Text for analysis:
==============================
Kullback-Leibler divergence is used a lot in the reinforcement learning
setting

"In information theory, the cross entropy between two probability
distributions p and q over the same underlying set of events measures the
average number of bits needed to identify an event drawn from the set"

Cross Entropy is used as a cost function in neural networks rather than least
squares
[http://neuralnetworksanddeeplearning.com/chap3.html#the_cros...](http://neuralnetworksanddeeplearning.com/chap3.html#the_cross-
entropy_cost_function)

------
girzel
I found this article's explanation of the basic state of physics to be one of
the best I've read. I know squat about the field, and so can't say if it was
accurate or not, but the layman's explanation of the core problems of quantum
theory, the probability and whatnot, was easy to grasp, and made sense.

------
erik_landerholm
Information theory will hopefully give us deeper insight into the why. If we
derive QM from information theory it might come at it from another angle and
provide different insights. I had read about people trying this in the past,
but not for a while...maybe it proved fruitless or uninteresting.

------
rocqua
I'm surprised time and time again by the removal of causal ordering from
quantum mechanics. It seems to be throwing away so much.

------
kodfodrasz
So this is a project to create the "Maxwell equations of Quantum Physics"?

------
taw55
What if quantum mechanics are the causal basis for spacetime. Then to the
observer it might appear as random, because spacetime is a prerequisite for
observation. Also for causation, this must imply time moves sideways in the
quantum domain. Clearly!

I clearly had one to many to drink. My head hurts.
==============================
Raw data:
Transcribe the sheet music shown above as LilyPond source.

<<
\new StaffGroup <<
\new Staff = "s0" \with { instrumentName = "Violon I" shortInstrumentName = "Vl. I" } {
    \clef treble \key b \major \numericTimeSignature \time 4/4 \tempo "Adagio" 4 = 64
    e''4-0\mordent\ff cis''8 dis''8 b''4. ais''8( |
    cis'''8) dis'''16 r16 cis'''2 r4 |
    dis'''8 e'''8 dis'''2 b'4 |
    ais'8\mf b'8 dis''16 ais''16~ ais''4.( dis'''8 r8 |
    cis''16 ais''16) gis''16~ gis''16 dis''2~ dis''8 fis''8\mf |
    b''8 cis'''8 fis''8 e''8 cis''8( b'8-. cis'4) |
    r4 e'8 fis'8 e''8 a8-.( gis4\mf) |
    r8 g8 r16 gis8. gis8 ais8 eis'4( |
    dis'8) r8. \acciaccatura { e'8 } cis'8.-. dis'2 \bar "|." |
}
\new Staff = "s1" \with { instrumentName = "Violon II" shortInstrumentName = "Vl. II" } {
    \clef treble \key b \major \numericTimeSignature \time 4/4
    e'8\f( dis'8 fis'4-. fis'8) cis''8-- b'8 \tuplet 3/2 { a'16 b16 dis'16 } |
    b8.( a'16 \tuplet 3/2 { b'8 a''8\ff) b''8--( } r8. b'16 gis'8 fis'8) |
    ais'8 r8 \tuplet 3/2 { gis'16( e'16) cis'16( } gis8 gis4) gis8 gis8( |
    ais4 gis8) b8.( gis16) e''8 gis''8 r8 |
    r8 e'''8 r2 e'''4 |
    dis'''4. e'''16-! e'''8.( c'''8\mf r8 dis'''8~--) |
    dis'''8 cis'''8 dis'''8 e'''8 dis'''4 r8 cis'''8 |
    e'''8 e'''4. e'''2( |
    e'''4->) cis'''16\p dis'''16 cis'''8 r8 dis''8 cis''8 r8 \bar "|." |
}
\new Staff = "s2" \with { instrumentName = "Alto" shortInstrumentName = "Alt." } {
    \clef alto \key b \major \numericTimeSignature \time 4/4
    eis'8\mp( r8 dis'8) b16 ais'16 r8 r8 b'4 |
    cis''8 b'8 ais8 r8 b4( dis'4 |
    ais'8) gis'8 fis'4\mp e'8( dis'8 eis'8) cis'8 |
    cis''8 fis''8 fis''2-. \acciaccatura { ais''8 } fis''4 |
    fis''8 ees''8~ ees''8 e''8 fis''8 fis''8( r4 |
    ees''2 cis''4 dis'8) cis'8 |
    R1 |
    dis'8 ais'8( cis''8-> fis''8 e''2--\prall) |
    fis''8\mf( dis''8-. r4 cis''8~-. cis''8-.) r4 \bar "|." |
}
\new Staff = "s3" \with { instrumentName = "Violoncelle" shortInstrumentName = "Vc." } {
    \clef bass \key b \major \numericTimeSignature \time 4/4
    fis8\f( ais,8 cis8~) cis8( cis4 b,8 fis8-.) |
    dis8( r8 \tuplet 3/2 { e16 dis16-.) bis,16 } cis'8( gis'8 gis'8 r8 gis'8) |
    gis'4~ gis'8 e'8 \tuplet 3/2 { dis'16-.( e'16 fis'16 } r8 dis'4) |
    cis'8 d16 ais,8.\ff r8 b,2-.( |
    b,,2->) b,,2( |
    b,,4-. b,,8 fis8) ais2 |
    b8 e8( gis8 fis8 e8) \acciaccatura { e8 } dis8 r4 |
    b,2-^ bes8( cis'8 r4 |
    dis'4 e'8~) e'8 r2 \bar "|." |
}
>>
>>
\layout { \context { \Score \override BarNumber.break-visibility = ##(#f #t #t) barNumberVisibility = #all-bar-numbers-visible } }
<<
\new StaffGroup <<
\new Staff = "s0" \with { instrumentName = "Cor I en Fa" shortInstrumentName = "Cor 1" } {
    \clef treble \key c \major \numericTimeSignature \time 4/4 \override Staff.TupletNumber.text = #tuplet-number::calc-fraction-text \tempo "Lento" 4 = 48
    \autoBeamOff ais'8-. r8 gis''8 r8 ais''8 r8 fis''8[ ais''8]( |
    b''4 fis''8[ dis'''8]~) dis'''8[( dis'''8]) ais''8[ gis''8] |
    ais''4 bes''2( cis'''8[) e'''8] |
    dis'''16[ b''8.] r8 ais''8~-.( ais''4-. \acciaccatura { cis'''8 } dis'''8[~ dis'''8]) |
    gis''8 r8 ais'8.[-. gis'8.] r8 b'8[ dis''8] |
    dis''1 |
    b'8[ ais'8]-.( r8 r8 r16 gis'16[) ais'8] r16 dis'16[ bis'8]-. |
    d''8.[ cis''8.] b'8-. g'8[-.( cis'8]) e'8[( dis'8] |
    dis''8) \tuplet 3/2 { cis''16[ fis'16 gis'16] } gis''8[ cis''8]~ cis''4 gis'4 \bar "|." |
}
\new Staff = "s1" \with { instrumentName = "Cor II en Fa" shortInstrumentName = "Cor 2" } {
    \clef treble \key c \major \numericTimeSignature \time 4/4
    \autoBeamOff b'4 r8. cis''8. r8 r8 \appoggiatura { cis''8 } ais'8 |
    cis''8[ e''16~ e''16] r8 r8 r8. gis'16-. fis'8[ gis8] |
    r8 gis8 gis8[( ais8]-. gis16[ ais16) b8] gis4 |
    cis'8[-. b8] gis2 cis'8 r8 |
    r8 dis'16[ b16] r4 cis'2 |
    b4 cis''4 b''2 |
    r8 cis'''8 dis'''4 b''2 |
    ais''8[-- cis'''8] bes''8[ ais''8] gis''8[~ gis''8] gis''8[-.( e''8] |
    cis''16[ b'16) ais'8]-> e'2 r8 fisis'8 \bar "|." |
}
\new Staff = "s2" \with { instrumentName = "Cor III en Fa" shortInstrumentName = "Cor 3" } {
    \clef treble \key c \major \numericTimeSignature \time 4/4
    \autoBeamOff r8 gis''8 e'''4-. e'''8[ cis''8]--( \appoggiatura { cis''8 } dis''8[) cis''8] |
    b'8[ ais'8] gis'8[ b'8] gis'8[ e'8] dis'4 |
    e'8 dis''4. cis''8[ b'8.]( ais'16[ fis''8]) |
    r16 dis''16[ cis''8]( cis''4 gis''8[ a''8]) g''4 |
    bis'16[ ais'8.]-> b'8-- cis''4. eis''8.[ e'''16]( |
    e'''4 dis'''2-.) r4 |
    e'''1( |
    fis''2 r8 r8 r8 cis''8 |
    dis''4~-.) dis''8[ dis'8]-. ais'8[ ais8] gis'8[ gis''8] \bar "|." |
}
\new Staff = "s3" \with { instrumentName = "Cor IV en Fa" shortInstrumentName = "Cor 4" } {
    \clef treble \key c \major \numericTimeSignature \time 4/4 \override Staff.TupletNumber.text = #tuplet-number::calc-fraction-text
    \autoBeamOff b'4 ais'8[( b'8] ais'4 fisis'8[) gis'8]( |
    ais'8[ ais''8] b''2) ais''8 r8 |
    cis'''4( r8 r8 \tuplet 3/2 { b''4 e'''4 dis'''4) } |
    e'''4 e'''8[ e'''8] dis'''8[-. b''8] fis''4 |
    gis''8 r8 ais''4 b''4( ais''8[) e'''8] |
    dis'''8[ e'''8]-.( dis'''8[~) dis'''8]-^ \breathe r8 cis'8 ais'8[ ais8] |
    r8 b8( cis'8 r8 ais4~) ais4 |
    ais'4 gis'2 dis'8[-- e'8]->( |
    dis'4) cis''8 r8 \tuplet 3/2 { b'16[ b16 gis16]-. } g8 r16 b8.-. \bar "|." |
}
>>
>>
==============================
Task goal: Quote the forum thread word for word, starting at "Kullback-Leibler divergence is" and ending after "entropy_cost_function)".

Response for this exercise:
Kullback-Leibler divergence is used a lot in the reinforcement learning
setting

"In information theory, the cross entropy between two probability
distributions p and q over the same underlying set of events measures the
average number of bits needed to identify an event drawn from the set"

Cross Entropy is used as a cost function in neural networks rather than least
squares
[http://neuralnetworksanddeeplearning.com/chap3.html#the_cros...](http://neuralnetworksanddeeplearning.com/chap3.html#the_cross-
entropy_cost_function)